Einmal hatte der Riese Rapel ein Mädchen aus der Umgegend geraubt und mit in seine Höhle genommen; weil sie ihm gefiel, ließ er sie am Leben, und sie mußte ihm den Haushalt führen. Im Laufe der Zeit schenkte sie ihm mehrere Kinder, aber die fraß der Riese immer wieder auf. Darüber war die Gefangene sehr betrübt und war auch ganz krank darum, daß sie ihre Freiheit verloren hatte. Der Riese gestattete ihr zuletzt, daß sie an einem Sonntage nach Varel gehen dürfe. Doch mußte sie ihm schwören, keinem Menschen ihren Aufenthalt zu entdecken und gleich wiederzukommen. Als die Leute aus der Kirche kamen, stellte sie sich an die Kirchenmauer und erzählte dieser ihr Leid. Sie wollte eine Kanne Erbsen auf den Weg streuen, der zu ihrer Wohnung führe, denn sagen dürfe sie ihn nicht.

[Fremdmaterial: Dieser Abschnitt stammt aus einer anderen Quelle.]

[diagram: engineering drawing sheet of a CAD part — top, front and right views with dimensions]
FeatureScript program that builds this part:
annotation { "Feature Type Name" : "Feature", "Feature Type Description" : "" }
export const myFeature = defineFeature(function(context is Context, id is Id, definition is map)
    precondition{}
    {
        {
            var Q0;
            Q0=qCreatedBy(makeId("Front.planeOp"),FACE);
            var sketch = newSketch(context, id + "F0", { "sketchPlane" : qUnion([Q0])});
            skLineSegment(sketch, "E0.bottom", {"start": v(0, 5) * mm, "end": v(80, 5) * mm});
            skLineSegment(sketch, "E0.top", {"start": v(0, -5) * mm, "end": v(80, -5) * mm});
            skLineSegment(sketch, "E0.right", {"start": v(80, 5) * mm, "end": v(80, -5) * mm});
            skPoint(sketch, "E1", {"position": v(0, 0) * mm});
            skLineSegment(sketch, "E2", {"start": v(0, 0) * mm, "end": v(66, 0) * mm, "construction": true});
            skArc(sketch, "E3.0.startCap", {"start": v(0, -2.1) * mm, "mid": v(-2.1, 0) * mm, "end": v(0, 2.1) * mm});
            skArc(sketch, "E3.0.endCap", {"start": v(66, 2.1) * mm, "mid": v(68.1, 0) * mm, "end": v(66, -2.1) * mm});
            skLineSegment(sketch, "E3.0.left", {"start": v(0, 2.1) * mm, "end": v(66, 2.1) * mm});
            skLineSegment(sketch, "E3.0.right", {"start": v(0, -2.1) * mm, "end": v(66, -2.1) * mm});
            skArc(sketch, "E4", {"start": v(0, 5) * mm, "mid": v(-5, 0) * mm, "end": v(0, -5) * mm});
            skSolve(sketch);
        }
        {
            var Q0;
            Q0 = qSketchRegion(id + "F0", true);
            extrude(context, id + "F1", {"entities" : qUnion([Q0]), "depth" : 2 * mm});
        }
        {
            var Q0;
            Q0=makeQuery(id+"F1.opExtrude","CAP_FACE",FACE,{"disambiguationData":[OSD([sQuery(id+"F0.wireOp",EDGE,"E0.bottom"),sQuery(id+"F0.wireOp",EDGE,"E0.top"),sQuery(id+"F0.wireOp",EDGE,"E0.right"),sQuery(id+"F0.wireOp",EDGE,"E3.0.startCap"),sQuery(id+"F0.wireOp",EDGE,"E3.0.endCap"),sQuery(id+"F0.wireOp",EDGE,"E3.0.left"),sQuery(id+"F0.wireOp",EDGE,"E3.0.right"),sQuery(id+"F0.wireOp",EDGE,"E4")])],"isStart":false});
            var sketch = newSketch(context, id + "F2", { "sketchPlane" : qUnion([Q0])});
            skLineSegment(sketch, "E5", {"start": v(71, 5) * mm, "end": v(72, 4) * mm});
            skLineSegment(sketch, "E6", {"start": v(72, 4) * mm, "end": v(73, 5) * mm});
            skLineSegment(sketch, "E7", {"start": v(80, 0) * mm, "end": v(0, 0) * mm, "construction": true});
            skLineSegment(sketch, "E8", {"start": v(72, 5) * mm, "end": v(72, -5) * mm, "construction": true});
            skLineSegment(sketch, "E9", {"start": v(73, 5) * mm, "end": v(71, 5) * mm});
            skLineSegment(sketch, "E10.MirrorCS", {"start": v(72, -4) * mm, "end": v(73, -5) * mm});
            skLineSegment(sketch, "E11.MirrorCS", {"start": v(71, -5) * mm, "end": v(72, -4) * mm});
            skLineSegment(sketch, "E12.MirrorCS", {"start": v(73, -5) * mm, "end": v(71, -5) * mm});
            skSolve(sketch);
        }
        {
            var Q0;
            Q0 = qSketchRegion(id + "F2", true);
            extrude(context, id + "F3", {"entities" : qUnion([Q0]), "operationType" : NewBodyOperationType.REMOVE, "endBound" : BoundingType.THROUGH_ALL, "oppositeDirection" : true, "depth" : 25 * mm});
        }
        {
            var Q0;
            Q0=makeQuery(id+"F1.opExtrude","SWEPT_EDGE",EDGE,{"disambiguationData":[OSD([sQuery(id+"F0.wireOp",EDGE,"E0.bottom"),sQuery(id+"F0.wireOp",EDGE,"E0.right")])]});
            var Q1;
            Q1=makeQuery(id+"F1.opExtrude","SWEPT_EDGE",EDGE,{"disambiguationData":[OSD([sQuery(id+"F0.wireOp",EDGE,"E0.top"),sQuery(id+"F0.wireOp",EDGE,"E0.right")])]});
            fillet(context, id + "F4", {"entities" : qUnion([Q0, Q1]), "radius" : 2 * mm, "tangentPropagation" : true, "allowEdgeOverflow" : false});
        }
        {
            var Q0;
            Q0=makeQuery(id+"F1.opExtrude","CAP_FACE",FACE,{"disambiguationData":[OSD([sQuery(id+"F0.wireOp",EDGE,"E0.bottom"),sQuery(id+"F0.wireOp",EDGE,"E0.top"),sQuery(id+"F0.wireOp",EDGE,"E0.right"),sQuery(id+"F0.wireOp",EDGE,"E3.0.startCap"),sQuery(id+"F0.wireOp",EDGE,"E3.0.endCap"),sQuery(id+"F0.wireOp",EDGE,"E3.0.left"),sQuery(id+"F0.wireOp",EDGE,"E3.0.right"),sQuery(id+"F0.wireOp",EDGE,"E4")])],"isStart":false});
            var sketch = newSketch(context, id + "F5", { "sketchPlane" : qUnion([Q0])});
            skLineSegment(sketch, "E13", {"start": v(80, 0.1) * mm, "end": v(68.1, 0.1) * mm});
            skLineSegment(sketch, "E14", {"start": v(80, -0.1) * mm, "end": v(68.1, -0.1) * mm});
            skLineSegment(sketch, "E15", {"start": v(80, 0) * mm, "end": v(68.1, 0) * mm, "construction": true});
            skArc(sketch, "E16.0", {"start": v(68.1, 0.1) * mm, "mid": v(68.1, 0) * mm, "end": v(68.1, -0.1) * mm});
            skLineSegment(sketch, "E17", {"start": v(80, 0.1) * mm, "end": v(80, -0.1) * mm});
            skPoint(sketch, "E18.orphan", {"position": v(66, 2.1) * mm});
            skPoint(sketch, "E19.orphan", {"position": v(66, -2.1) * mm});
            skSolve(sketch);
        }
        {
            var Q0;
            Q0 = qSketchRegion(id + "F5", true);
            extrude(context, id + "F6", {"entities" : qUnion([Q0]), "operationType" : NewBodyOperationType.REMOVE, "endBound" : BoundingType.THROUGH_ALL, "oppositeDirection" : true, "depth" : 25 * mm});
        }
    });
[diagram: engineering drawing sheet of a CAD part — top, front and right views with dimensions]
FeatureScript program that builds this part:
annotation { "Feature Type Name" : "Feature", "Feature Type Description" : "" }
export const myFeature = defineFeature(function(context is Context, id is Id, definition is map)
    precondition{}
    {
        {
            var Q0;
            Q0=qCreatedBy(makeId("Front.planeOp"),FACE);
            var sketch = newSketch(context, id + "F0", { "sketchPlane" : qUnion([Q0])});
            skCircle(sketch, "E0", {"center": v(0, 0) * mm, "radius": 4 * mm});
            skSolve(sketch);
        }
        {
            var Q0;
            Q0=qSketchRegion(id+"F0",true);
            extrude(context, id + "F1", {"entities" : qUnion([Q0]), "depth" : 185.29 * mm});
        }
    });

Die Kirchleute hörten aber ihre Erzählung und boten den Landsturm auf, der umstellte die Höhle und hielt siedendes Wasser bereit. Inzwischen war es Abend geworden, und der Riese wälzte den schweren Stein vor seiner Höhle weg, um seinen Raubzug zu beginnen. Aber in demselben Augenblick wurde ihm der Kessel voll heißen Wassers ins Gesicht gegossen, daß ihm Hören und Sehen verging, und der Landsturm erschlug ihn. In der Höhle des Riesen fand man unermeßliche Schätze, aber auch eine große Menge von Menschenknochen und Totenköpfen, die alle reihenweise aufgestellt waren. Die Höhle im Rapelsberge ist eingestürzt, aber der Stein, der sie verschloß, liegt noch dort.